Time to take a seat behind the wheel, where the premium feel you get on this upper-spec model is also reflected right down the range – in contrast to German rivals where base models tend to make it very clear how little you’ve spent. Leather upholstery is standard providing you avoid entry-level trim and ‘Sport’ models like this one get emphasised side bolsters that provide a little more cornering support.
The first thing you’re likely to notice in this cabin though, lies in the centre stack. Infiniti has decided that Q50 drivers need not one but two infotainment screens, an 8-inch upper one and a 7-inch lower one.

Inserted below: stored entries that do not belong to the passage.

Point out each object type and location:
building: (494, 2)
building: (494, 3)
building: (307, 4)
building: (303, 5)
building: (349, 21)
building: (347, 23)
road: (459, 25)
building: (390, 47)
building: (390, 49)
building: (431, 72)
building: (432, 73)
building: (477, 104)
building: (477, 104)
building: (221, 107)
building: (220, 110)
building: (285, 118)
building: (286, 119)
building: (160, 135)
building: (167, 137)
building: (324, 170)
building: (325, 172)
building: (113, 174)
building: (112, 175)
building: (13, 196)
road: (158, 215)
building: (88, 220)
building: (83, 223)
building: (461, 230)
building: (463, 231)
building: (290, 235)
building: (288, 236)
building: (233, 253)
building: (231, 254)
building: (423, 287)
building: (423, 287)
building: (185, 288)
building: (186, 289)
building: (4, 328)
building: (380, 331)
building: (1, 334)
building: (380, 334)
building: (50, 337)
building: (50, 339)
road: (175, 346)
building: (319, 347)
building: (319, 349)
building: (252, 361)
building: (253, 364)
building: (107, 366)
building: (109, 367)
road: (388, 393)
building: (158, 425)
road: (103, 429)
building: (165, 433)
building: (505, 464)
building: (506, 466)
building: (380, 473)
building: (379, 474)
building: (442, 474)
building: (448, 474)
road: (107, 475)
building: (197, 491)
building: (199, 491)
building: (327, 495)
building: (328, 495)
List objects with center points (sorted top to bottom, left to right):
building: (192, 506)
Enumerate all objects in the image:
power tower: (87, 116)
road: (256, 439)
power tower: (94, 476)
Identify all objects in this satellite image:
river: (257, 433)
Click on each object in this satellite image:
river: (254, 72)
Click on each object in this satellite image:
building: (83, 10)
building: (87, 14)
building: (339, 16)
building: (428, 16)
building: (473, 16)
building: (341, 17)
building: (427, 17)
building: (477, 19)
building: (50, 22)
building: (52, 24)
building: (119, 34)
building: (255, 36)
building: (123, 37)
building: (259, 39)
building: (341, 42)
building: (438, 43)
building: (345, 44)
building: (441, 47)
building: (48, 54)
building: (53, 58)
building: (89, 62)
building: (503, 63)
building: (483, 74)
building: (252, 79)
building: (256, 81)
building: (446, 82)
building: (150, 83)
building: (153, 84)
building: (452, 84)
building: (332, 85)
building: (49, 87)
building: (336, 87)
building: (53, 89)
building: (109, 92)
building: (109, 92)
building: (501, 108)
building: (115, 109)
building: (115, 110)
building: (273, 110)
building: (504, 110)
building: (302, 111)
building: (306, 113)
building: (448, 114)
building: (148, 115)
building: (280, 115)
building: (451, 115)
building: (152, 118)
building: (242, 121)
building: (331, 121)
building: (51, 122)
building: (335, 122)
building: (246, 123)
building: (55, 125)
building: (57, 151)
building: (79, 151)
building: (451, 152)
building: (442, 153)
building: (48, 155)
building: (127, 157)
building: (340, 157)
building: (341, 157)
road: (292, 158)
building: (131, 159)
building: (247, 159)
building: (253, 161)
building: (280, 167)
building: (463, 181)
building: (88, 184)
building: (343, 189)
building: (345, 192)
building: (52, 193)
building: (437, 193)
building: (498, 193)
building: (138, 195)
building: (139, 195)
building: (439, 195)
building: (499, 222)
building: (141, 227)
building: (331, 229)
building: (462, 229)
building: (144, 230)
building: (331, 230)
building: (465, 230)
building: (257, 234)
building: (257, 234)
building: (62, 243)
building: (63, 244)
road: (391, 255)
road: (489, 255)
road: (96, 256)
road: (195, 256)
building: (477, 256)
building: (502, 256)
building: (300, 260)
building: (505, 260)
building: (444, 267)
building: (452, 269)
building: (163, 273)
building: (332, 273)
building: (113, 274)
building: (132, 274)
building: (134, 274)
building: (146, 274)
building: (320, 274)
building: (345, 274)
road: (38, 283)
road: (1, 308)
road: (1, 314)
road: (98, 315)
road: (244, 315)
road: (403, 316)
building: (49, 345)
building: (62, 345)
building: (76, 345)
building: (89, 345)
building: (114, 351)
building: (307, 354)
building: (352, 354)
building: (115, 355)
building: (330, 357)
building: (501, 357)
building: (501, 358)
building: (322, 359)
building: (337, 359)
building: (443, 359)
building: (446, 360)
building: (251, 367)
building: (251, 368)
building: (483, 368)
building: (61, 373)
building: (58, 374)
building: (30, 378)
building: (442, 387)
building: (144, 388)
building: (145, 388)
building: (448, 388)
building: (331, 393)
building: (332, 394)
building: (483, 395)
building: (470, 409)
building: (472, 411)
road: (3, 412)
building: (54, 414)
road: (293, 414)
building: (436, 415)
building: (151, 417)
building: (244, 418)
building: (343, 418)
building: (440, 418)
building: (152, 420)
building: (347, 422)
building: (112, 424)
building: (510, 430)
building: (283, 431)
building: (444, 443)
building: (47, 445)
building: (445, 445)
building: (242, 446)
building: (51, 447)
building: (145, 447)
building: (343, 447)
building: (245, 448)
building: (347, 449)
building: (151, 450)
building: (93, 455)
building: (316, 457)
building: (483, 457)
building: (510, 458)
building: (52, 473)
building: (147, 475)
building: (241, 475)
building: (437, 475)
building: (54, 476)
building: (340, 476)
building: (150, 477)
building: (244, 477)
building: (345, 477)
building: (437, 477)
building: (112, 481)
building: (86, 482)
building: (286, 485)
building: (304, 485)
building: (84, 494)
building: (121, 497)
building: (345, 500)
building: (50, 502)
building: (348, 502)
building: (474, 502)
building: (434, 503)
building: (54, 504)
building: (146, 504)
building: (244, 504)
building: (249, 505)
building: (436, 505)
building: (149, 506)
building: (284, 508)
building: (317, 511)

The higher monitor deals mainly with the navigation and surround view camera systems where fitted, the display of which you can alter via this rotary controller below the gearstick. Below that is the rocker switch for the ‘driving mode selector’ system, the options for which also display on the upper screen. Switch your gaze to the lower 7-inch display and you’ll enter the world of Infiniti ‘InTouch’, a set-up that not only delivers the usual Phone, stereo and information functions but also allows you to run your life as effectively from inside your Q50 as you can from your smartphone.
Time to take a seat in the rear where you’ll find one of the more spacious rear cabins in the sector. As usual in a car of this class, there’s a high central transmission tunnel to prevent the comfortable carriage of three adults, but two folk get reasonable leg and shoulder room by segment standards.
We can’t help liking the Q50. It does, after all, offer an intriguingly different option in what can be a rather predictable segment. And in contrast to obvious rivals who feel the need to slavishly follow the dominant brands in offering perceived ‘sportiness’, it brings an unashamed focus on refinement and luxury that we think most typical buyers would actually rather appreciate.
It’s not an obvious choice but, for the right kind of user, it could be a very satisfying one.